Lifestyles of Rich and Famous Homeschoolers
By Mimi Rothschild
How would you educate if money was not an issue? Would you send your children to the most prestigious school in your city?
According to a recent Bloomberg article, many of Manhattan’s movers and shakers are no longer relying on outsourcing the education of their children. Whether they hire expensive private tutors for homeschooling or allow their children to educate themselves in an “unschooling” format, these upper-crust families are realizing that their children are too important to leave their education in anyone’s hands but their own.
“The growth of home schooling in Manhattan is part of a national trend. From 1999 to 2003, the number of kids being taught at home soared 29 percent to 1.1 million, according to the most recent survey by the U.S. Education Department. The city requires parents to create a teaching plan and to have students’ academic progress evaluated under state regulations.”
I think this is a fascinating development. For one thing, it blows the popular perception of homeschoolers being a bunch of rural hillbillies trying to escape from society. These are some of the most influential people in the city. They are choosing to homeschool, not for religious escapist reasons, but because they strongly feel it is the best academic environment for their children. Although they can afford to send their children to $30,000 private schools, they are forsaking this luxury.

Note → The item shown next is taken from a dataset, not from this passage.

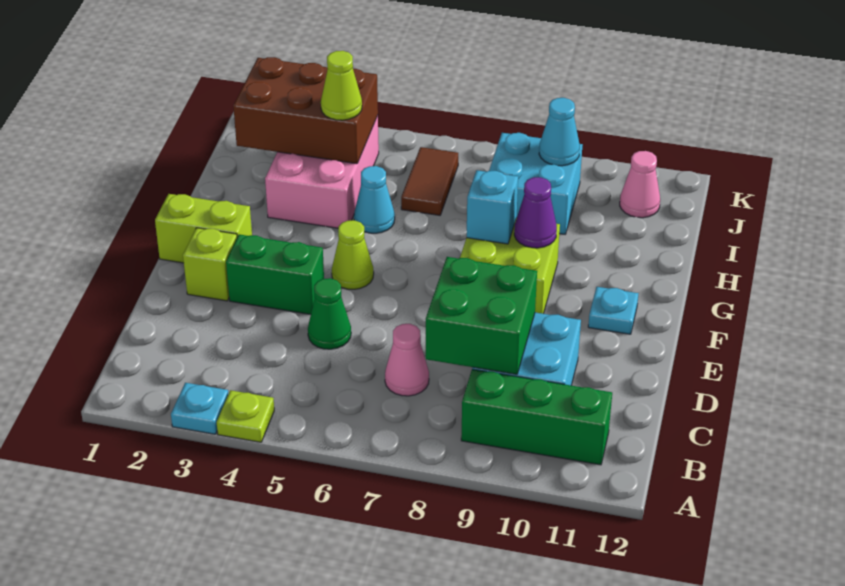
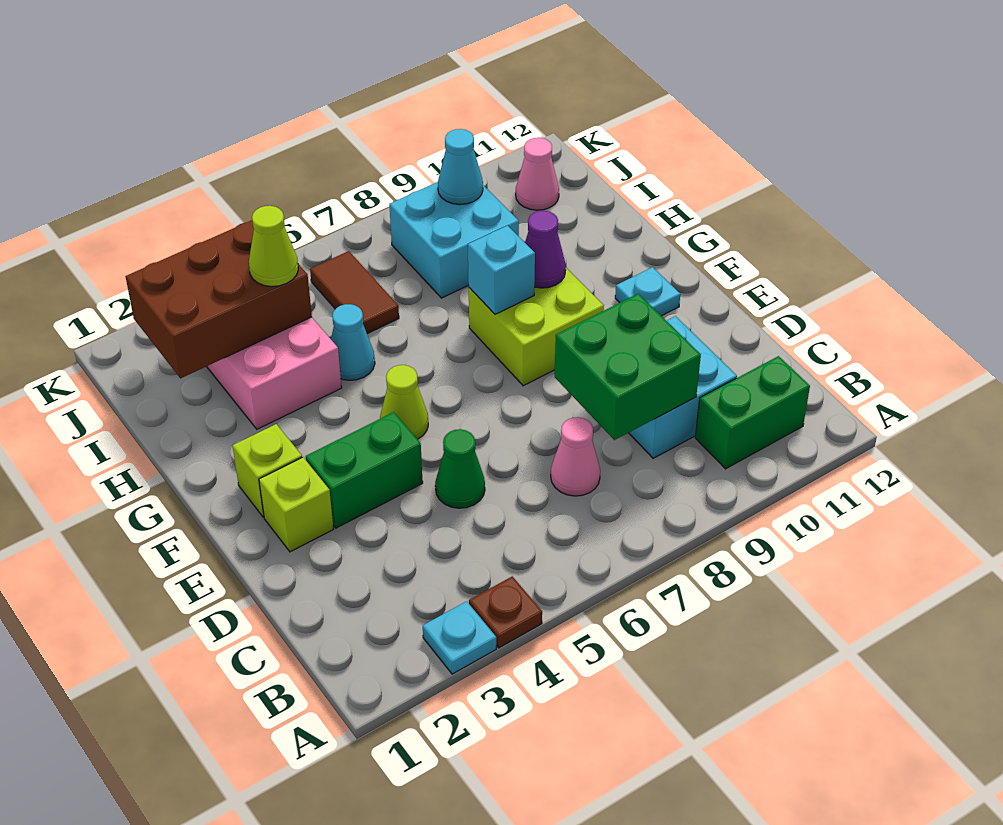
lime plate A4 level 1 -> brown plate A4 level 1
green brick B9:B11 level 1 -> green brick B10:B11 level 1
lime brick F1:F2 level 1 -> lime brick F2 level 1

“Leon Potgieter, who runs the 300-employee New York City office of Stamford, Connecticut-based consulting firm Towers Perrin, said he and his wife, Barbara, can afford any school for 9-year-old twins Luke and Sarah and 6-year-old Hannah. They chose home schooling because they decided that Barbara, 41, a physicist and computer scientist, could do a better job. Potgieter, 44, teaches the history lessons when he gets home from work.”
Again, these are not the uneducated right-wingers at which the mainstream media would point the finger. These are well-educated, urbane parents. Many of these homeschoolers have gone the “unschooling” route.

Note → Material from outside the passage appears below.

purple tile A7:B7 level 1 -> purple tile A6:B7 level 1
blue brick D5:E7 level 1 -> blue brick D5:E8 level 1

“While their peers are in school, Caroline and Jessica have the run of the town, to join clubs, visit museums and take classes. Caroline learns English in a teen book club, history from DVD documentaries and science at the American Museum of Natural History.”
That kind of freedom is what makes homeschooling so attractive to the rich. Why put restrictions on your child’s learning when you have such amazing resources all over the city of which to take advantage?